The protease inhibitors could be just the beginning of anti-HCV drugs that are added to the treatment regime. Compounds that inhibit the HCV polymerase are currently in phase II trials and, if all goes well, could get to market about a year after protease inhibitors. Although it would be less likely for a viral species to have mutations that made it resistant to both protease and polymerase inhibitors, the idea is that multidrug-resistant HCV strains could still emerge, as HIV strains have in spite of antiretroviral therapy.

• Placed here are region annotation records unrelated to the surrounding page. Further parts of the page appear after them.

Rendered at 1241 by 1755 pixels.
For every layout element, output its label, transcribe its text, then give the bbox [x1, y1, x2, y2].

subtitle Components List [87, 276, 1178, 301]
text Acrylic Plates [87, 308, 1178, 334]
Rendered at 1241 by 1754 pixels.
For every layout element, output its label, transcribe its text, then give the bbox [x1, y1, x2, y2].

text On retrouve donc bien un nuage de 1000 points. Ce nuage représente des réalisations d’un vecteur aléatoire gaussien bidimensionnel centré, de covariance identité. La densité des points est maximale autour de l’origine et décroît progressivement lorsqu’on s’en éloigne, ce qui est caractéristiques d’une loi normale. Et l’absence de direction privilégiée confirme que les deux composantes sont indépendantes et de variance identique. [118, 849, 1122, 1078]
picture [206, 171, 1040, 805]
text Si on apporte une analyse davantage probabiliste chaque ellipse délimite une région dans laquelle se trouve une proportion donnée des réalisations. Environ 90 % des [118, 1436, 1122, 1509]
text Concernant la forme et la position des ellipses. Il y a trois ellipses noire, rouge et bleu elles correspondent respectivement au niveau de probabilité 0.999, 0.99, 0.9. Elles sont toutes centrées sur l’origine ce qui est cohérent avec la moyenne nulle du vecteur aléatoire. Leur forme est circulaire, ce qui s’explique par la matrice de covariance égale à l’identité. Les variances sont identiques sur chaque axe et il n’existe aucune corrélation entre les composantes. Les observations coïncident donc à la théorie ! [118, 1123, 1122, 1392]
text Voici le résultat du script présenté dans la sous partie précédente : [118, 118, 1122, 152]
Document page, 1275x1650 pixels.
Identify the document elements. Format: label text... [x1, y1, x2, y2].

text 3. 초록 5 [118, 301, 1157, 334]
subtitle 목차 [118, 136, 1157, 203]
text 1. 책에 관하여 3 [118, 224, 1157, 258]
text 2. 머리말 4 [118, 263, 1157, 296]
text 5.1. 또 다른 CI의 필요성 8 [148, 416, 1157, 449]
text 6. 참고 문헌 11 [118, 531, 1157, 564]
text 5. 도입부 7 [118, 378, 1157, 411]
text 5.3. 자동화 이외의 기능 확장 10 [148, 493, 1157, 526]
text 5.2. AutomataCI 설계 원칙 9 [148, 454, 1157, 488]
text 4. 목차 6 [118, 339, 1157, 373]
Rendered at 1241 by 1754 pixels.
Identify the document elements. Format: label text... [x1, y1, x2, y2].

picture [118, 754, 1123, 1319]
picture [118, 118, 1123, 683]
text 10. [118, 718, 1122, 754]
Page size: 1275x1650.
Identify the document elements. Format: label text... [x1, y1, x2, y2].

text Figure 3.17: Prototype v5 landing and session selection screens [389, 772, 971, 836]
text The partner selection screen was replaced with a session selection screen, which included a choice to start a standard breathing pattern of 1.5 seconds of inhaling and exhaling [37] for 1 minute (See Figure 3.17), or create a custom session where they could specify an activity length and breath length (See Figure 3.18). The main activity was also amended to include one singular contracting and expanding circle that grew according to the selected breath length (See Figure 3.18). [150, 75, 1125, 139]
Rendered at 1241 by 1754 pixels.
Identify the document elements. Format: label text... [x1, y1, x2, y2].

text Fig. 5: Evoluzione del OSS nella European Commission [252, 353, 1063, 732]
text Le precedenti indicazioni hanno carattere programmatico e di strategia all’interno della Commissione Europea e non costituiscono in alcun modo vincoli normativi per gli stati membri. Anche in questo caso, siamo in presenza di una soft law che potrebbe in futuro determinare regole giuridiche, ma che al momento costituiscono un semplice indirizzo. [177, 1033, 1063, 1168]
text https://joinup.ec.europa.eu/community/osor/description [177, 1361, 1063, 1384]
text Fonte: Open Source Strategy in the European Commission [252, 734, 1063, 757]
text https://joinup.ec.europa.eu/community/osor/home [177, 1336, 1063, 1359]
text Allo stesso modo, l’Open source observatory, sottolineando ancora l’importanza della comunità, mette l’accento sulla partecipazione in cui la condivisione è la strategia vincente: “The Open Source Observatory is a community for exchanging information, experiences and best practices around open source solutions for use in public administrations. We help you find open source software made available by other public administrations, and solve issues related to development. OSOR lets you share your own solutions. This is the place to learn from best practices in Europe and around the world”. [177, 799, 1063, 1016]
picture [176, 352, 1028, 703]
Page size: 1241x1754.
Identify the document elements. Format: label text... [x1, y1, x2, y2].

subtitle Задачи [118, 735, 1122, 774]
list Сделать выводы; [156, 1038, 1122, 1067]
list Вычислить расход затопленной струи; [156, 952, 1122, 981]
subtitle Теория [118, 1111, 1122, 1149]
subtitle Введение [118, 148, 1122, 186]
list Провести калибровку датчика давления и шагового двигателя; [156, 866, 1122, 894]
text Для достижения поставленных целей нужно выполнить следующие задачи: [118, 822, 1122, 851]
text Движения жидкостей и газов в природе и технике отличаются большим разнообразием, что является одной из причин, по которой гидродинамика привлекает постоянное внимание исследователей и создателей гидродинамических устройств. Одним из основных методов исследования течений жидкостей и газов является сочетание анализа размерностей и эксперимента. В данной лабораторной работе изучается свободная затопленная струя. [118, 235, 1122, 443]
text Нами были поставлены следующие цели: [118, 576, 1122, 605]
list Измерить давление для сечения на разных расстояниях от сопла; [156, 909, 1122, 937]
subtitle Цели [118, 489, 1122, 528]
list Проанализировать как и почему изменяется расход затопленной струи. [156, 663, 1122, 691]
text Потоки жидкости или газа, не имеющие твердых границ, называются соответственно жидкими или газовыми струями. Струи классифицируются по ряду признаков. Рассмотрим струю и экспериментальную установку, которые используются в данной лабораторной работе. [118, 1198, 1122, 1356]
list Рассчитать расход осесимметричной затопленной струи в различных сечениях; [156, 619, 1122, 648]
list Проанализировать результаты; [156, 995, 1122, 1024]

Indirectly inhibiting HCV infection
To reduce the risk of viral resistance and give HCV-infected patients another treatment option, scientists are looking to inhibit cellular molecules that are important for HCV replication. In 2006 scientists discovered that HCV needs a microRNA, a regulatory RNA that does not get translated into protein, in order to replicate. Although this microRNA, called miR-122, binds directly to the viral genome, it is not entirely clear how miR-122 helps the viruses replicate.
Based on HCV's dependence on miR-122, scientists at Santaris decided to try a technology that they have also been developing to treat various cancers, such as leukemia and solid tumors. The team synthesized an RNA molecule called SPC3649 that is designed to base pair with miR-122 and has a chemical modification locking it in one of its two possible confirmations. Locking the molecule allows it to bind to miR-122 more effectively, thereby preventing miR-122 from binding HCV RNA.
The results that the Santaris group saw in HCV-infected chimpanzees, which were published November 30 in Science, encouraged the scientists to conduct phase I trials of SPC3649 that are currently ongoing. They found that the level of HCV plummeted in all four of the chronically infected chimpanzees that they injected with SPC3649 weekly for 12 weeks. These results do not resolve, however, whether SPC3649 can clear a chronic infection because the levels of virus rebounded after the scientists stopped treatment. "Future studies in human patients will be investigating that point further," says Orum, who is leader of the project, adding that "12 weeks is a fairly short period of time for eradicating HCV virus."